The following formula is used to access 1MB of memory with segmentation:
Physical address = (A * 0x10) + B
This means the segment will be 16 times the offset. This also means that the address 0x0100 can be accessed in many ways, e.g. by A=0x010 and B=0x0, but also by A=0x0 and B=0x0100.
This was segmentation in the old 16bit days.
If you look at assembler programs or try something yourself, you'll see they even have so called registers in assembler: CS and DS (code segment and data segment).
Later a so called Global Descriptor Table (GDT) was introduced. This is a global table (at a specific position in your RAM) in which segment numbers and memory addresses and several other options for each segment are given. This brings us nearer to the concept of paging, but it's still not the same.
So now the programmer himself can decide where segments should start.
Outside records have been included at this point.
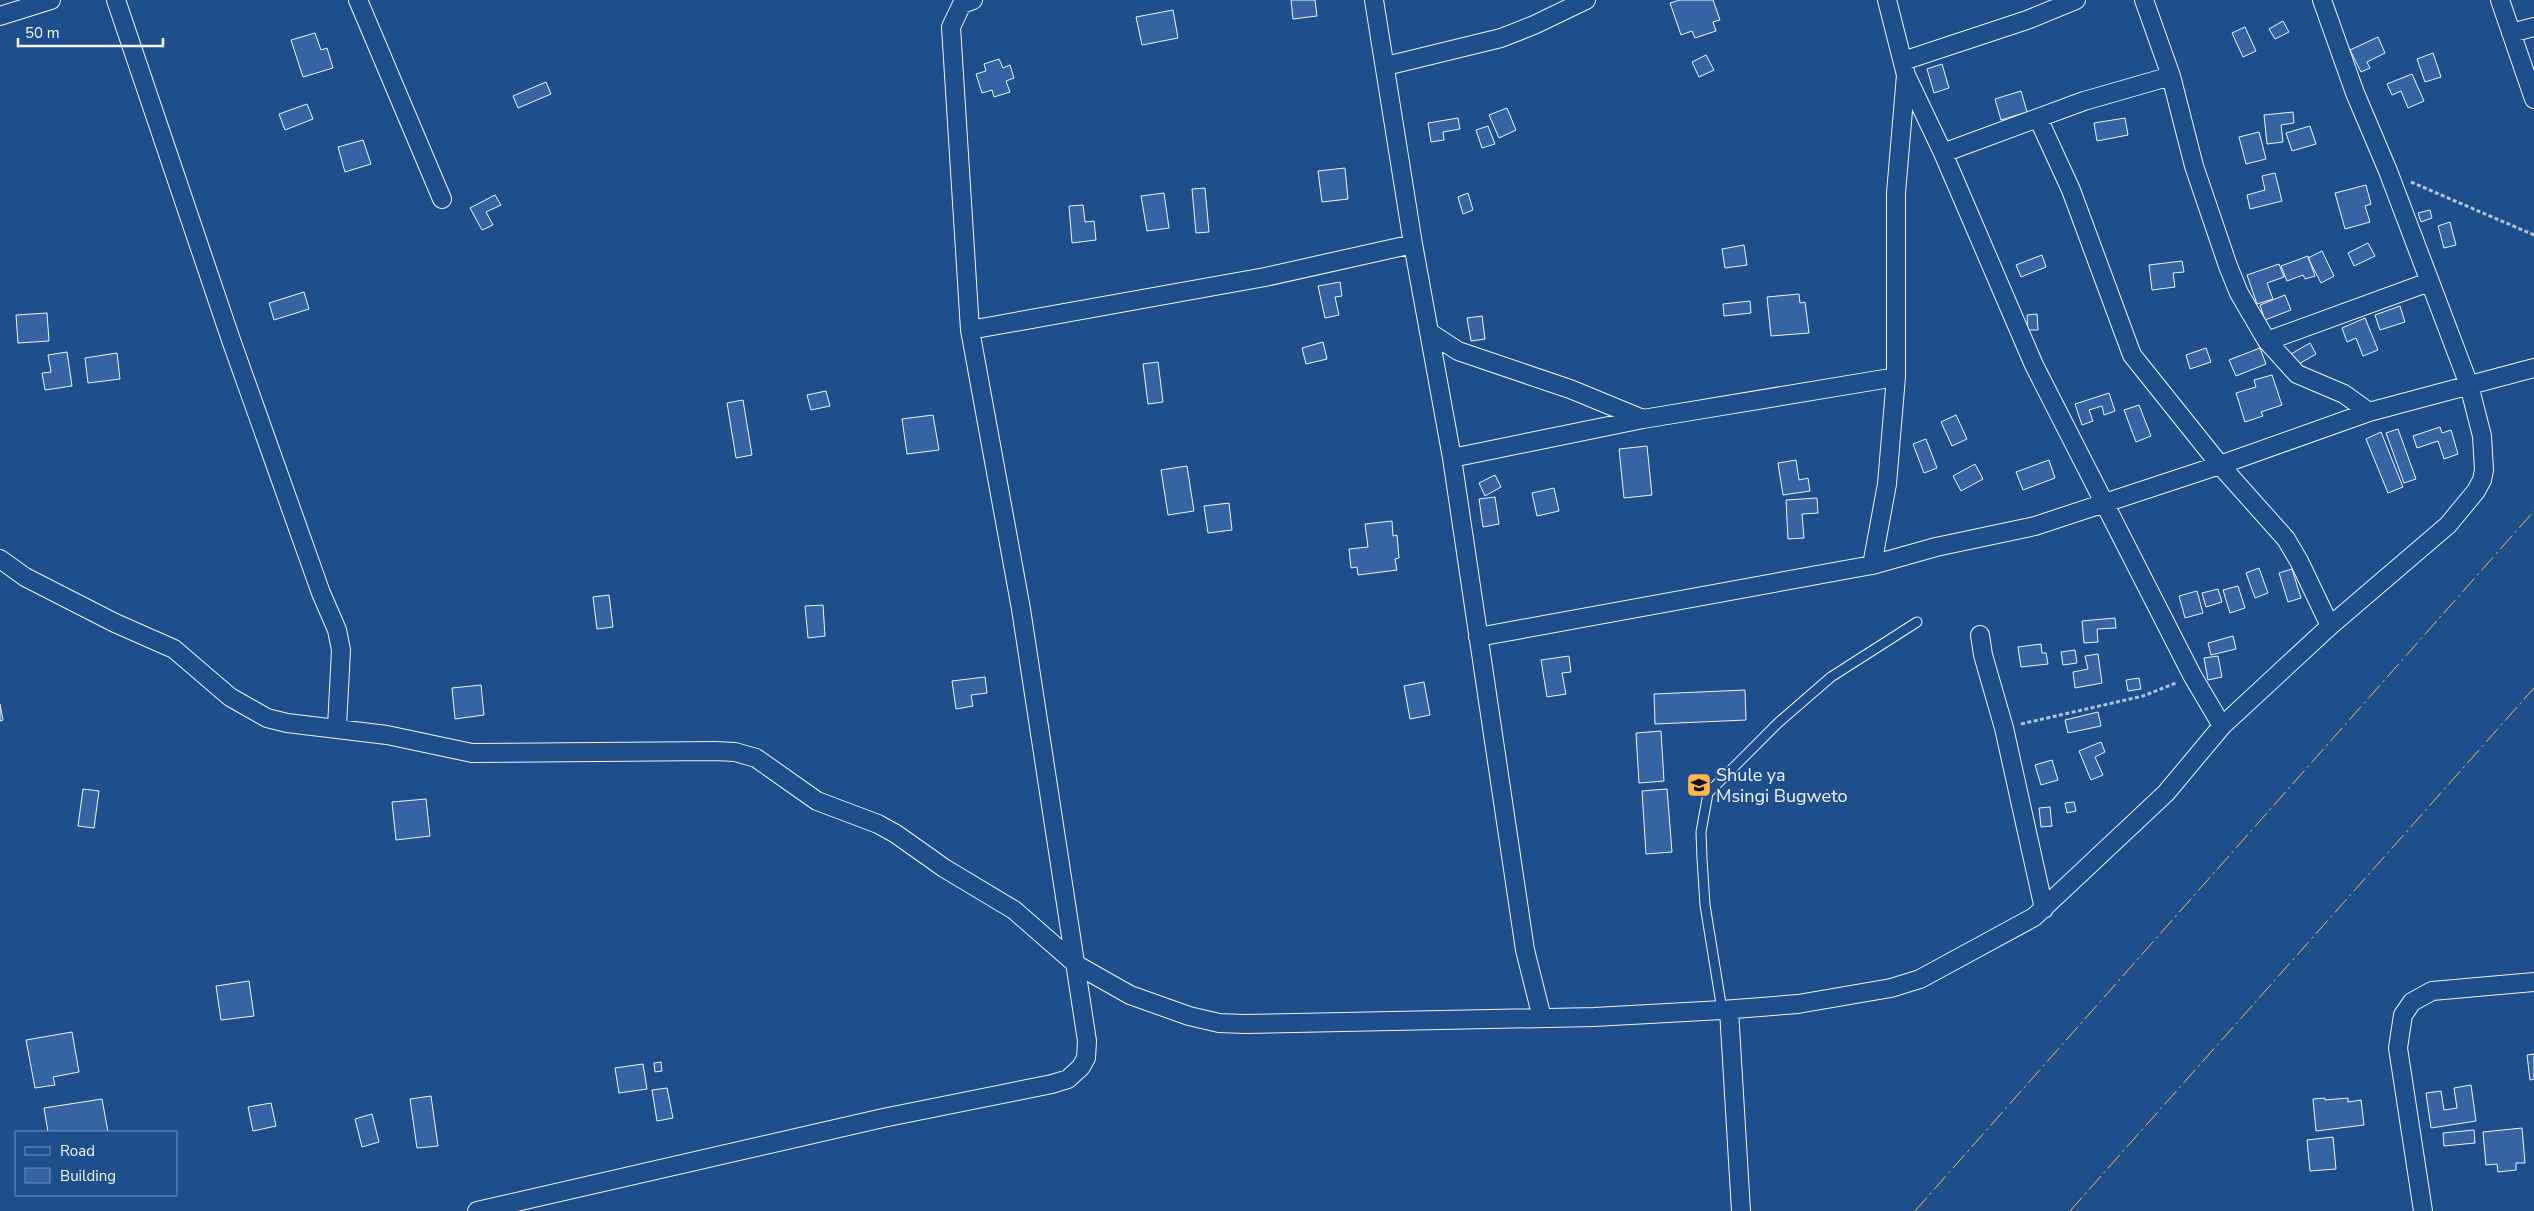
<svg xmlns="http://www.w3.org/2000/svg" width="2534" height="1211" viewBox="0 0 2534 1211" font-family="'Nunito Sans',sans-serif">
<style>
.building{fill:#3563a3;stroke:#f2f6ff}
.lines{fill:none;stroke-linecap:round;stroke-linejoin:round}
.service-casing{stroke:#f2f6ff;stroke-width:11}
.minor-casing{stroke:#f2f6ff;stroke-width:20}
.path{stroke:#b3c4dc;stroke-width:3;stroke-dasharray:4 2.5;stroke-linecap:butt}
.service{stroke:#1f4e8c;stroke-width:9}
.minor{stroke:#1f4e8c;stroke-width:18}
.power{stroke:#ffb74d;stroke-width:1;stroke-dasharray:18 4 2.5 4;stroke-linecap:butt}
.labels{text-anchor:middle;stroke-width:4;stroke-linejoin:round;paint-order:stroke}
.poi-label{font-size:18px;fill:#f2f6ff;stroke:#1f4e8c;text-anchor:start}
</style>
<rect width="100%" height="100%" fill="#1f4e8c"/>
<path class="building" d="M1291,0H1315L1317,16L1293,19Z
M1680,0H1713L1720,20L1713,22L1716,31L1695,38L1692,31L1681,35L1670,3Z
M1173,10L1178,38L1142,45L1136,17Z
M2283,21L2289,32L2275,39L2269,29Z
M2245,27L2256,51L2243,57L2232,33Z
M315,33L321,50L327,48L333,68L303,77L291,40Z
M2378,37L2385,53L2367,62L2370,68L2361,72L2350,50Z
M2433,53L2441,77L2425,82L2417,59Z
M1706,55L1714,70L1699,77L1692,62Z
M999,59L1003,68L1010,65L1014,78L1006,81L1010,92L994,97L992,90L982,93L976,74L986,71L984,64Z
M1942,64L1949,88L1934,93L1927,69Z
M2412,74L2424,101L2408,108L2401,91L2392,95L2387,84Z
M546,82L551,94L518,108L513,96Z
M2021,91L2027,112L2001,120L1995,99Z
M307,104L313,119L285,130L279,114Z
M1507,108L1516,130L1499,138L1489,115Z
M2293,112L2294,123L2281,125L2283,142L2267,144L2264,115Z
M1458,118L1460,129L1443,132L1444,140L1431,142L1428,123Z
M2125,118L2128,135L2097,141L2094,123Z
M1488,126L1495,144L1482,148L1476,130Z
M2310,126L2316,144L2292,151L2286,133Z
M2259,132L2266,159L2246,164L2239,137Z
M363,140L371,164L345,172L338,147Z
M1345,168L1348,199L1322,202L1318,171Z
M2275,173L2282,201L2250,209L2247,195L2265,190L2262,176Z
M2366,185L2371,204L2365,206L2370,222L2345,229L2335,193Z
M1205,188L1209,232L1196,233L1192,189Z
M1164,193L1169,228L1147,231L1141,196Z
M1468,193L1473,210L1463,214L1458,197Z
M495,195L501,205L486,212L493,225L482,230L470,208Z
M1083,205L1085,222L1094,221L1096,240L1072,243L1069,206Z
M2430,210L2432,218L2421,222L2418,213Z
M2450,222L2456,245L2444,248L2438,226Z
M2368,243L2375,256L2354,266L2348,253Z
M1744,245L1747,265L1725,268L1722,249Z
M2322,251L2334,276L2321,283L2308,258Z
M2042,255L2046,267L2021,277L2016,265Z
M2308,256L2315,276L2305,279L2303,275L2287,281L2281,266Z
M2182,261L2184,272L2173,273L2175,287L2152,290L2149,265Z
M2279,264L2284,277L2267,283L2273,299L2257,304L2247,275Z
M1340,282L1342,296L1335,297L1339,315L1325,318L1318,286Z
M304,292L309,309L274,320L269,303Z
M1799,294L1800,303L1805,302L1809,333L1771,336L1767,297Z
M2285,295L2291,310L2265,320L2260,305Z
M1750,301L1751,313L1724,316L1723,304Z
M2400,306L2405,322L2380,330L2375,315Z
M47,313L49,341L18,343L16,315Z
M2037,314L2038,330H2028L2027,315Z
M1482,316L1485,339L1471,341L1467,318Z
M2365,318L2378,350L2363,356L2356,338L2347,342L2342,328Z
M1323,342L1327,359L1306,364L1302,348Z
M2310,343L2316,354L2297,365L2291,354Z
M2206,348L2211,362L2190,369L2186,355Z
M2260,348L2266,364L2236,376L2229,360Z
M67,352L72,386L45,390L42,373L51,372L48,355Z
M117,353L120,379L88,383L85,358Z
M1158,362L1163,402L1148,404L1143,364Z
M2272,375L2282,405L2261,412L2263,416L2245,422L2236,393L2256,387L2254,380Z
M826,391L830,406L811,410L807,395Z
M2109,393L2115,411L2104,415L2102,406L2089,410L2093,421L2082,425L2075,404Z
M743,400L752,455L736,458L727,403Z
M2139,405L2151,436L2136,442L2124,410Z
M933,415L939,450L907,454L902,419Z
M1956,415L1967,439L1952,446L1941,422Z
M2440,427L2442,433L2451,430L2458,454L2444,459L2438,441L2417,448L2413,436Z
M2398,429L2416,479L2404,483L2386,433Z
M2381,432L2403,487L2388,493L2366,439Z
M1926,439L1937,468L1924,473L1913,444Z
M1647,446L1652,495L1624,498L1619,449Z
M1796,460L1799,480L1808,478L1810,491L1783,495L1778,463Z
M2049,460L2055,478L2023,490L2016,472Z
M1975,464L1983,479L1961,491L1953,476Z
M1187,466L1194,511L1168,515L1161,470Z
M1495,475L1501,487L1485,496L1479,483Z
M1554,488L1559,511L1537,516L1532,493Z
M1495,497L1499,524L1483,527L1479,499Z
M1817,498L1818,513L1802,514L1804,538L1788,539L1786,500Z
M1229,503L1232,530L1208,533L1204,506Z
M1392,521L1393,536L1397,535L1399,558L1395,559L1397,570L1358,575L1357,567L1351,568L1349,549L1368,547L1365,524Z
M2259,568L2268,593L2255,598L2246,573Z
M2292,569L2301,598L2288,602L2279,573Z
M2238,586L2245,608L2230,613L2223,590Z
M2218,589L2222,602L2206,607L2202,593Z
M2197,591L2203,613L2185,618L2179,596Z
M609,595L613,627L597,629L593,597Z
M823,605L825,636L808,638L805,606Z
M2115,618L2116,628L2097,629L2098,642L2084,643L2082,621Z
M2233,636L2236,649L2211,655L2208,643Z
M2041,644L2042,653H2046L2048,664L2021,667L2018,647Z
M2075,650L2077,663L2063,665L2061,652Z
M2098,654L2102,683L2075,688L2073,672L2088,669L2085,656Z
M1569,656L1571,672L1562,673L1566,694L1547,697L1541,660Z
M2218,656L2222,677L2208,680L2204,658Z
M985,677L987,693L971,695L973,706L956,709L952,681Z
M2139,678L2141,689L2128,691L2126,680Z
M1424,682L1430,715L1410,719L1404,686Z
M481,685L484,715L455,719L452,688Z
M1745,690L1746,720L1655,724L1654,694Z
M0,704L3,720L0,721Z
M2098,712L2101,726L2068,733L2065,720Z
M1661,731L1664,781L1639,783L1636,733Z
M2101,742L2105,752L2095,757L2103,775L2091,780L2079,751Z
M2052,760L2058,780L2041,785L2035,765Z
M83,789L99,791L94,828L78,826Z
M1667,789L1672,852L1646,854L1642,791Z
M426,799L430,836L396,840L392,802Z
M2074,802L2076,811L2067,813L2065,803Z
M2050,807L2052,826L2041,827L2039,808Z
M249,981L254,1016L221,1020L216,986Z
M72,1032L79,1072L53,1077L55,1085L35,1088L26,1040Z
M2534,1054V1079L2530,1080L2527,1055Z
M661,1062L662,1071L655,1072L654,1063Z
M643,1064L647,1089L619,1093L615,1068Z
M2471,1085L2476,1121L2431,1128L2426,1093L2441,1091L2444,1110L2457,1108L2454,1088Z
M667,1088L673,1118L657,1121L652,1090Z
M431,1096L438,1146L417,1148L410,1099Z
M2325,1098V1100L2348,1098V1102L2361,1100L2364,1125L2316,1131L2313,1099Z
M102,1099L108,1132H48L44,1108Z
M271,1103L276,1126L253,1131L248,1107Z
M372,1114L379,1142L362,1147L355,1119Z
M2522,1128L2525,1163H2516V1170L2498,1172L2497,1164L2486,1165L2483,1132Z
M2474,1130L2475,1143L2444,1146L2443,1133Z
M2333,1137L2336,1169L2310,1171L2307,1140Z"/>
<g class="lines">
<defs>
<path id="service" d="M1722,1010L1705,905L1702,859L1701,832L1708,793L1779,722L1831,677L1917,622"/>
<path id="minor" d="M116,0L231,340L321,593L337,630L341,650L337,727
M358,0L442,199
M1374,0L1413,244L1452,458L1525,950L1542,1018
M1887,0L1906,75L1943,153L2034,365L2192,675L2222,726
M2144,0L2171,76L2194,166L2228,266L2239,293L2267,341L2297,374L2344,394L2369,412
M2500,0L2534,99
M0,16L51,0
M2511,33L2534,27
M1903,61L2027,20L2076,0
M1386,66L1501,38L1534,25L1586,0
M2038,118L2071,190L2132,355L2220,465L2286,539L2299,561L2330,626
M1943,153L2084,101L2171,76
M970,330L1265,277L1413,244
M1429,332L1458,351L1570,389L1643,419
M2267,341L2429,282
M1452,458L1643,419L1896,377
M0,559L25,577L115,623L174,649L230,697L267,718L287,723L387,735L472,753L715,751L735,752L756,758L817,801L878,824L896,834L944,868L1014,910L1077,965L1130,995L1189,1016L1219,1023L1244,1024L1594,1017L1722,1010L1798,1004L1891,988L1920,979L2034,917L2166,793L2222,726L2330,626L2448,525L2476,491L2482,480L2484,470L2482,436L2469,385L2388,171L2355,93L2322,0
M1872,565L1887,484L1896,377V193L1906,75
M1980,635L1983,655L2004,728L2044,909
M1478,637L1872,565L1936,547L2035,526L2220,465L2369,412L2534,368
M1729,1010L1741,1211
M477,1211L883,1118L1052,1084L1068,1079L1081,1067L1086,1058L1087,1041L1021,609L970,330L951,27L962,4L973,0
M2423,1211L2398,1048L2403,1015L2412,1002L2432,991L2534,982"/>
</defs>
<use href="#service" class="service-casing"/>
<use href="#minor" class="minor-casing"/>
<path class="path" d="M2411,182L2534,235
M2021,724L2143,696L2176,683"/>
<use href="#service" class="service"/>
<use href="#minor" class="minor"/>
<path class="power" d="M1915,1211L2534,511
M2070,1211L2534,688"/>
</g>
<defs>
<symbol id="school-square" viewBox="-11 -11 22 22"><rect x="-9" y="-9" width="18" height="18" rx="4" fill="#ffb74d" stroke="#1f4e8c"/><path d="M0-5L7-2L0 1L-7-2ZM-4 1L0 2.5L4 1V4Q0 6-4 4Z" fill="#111"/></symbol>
</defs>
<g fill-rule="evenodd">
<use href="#school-square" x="1685" y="771" width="28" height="28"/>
</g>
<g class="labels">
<g class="poi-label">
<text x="1716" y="781">Shule ya<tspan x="1716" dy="21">Msingi Bugweto</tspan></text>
</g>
</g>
<rect x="15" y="1131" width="162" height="65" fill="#1f4e8c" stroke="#7391ba"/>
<rect x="25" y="1147" width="25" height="8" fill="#1f4e8c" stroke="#7391ba"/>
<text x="60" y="1156" font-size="15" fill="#f2f6ff">Road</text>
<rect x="25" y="1168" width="25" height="15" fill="#3563a3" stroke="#7391ba"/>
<text x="60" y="1181" font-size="15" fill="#f2f6ff">Building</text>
<path d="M18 38v8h145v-8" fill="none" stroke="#f2f6ff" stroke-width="2.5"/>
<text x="25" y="38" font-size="15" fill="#f2f6ff" stroke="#1f4e8c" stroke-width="4" paint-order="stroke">50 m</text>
</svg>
A new concept also was that in the GDT one could decide how long a segment should be. So not each segment had to be 64kB long (2^16, because of 16 bit registers), but the limit could be defined by the programmer. You could have overlapping segments or also purely separated segments.
When accessing A:B now (still two registers used for accessing memory), A will be the entry in the GDT. So we'll look up the A'th entry in the GDT and see at which memory location the segment starts and how large it is. We then check if B (offset) is within the allowed memory area.
Now paging is not so different from the newer segmentation approach, but at paging each page has a fixed size. So the limit is no longer programmable, each page has (currently) 4kb. Furthermore, unlike at segmentation, the logical address space can be continuous without the physical addresses being continuous.
Paging also uses tables to look up stuff and you still split the logical address into parts. The first part is the number of the entry in the page table, the second part is the offset. However, now the offset has a fixed length of 12 bits to access 4kb. You can also have more than two parts, then multiple page tables will be used. Two level page tables are quite common, for 64bit systems I think even three level page tables are common.
I hope I was able to explain it at least a bit, but I think my exaplanation was also confusing. Best thing is to dive into kernel programming and try to implement the most basic stuff when booting an OS. Then you'll find out everything, because due to backwards compability everything is still on our modern PCs.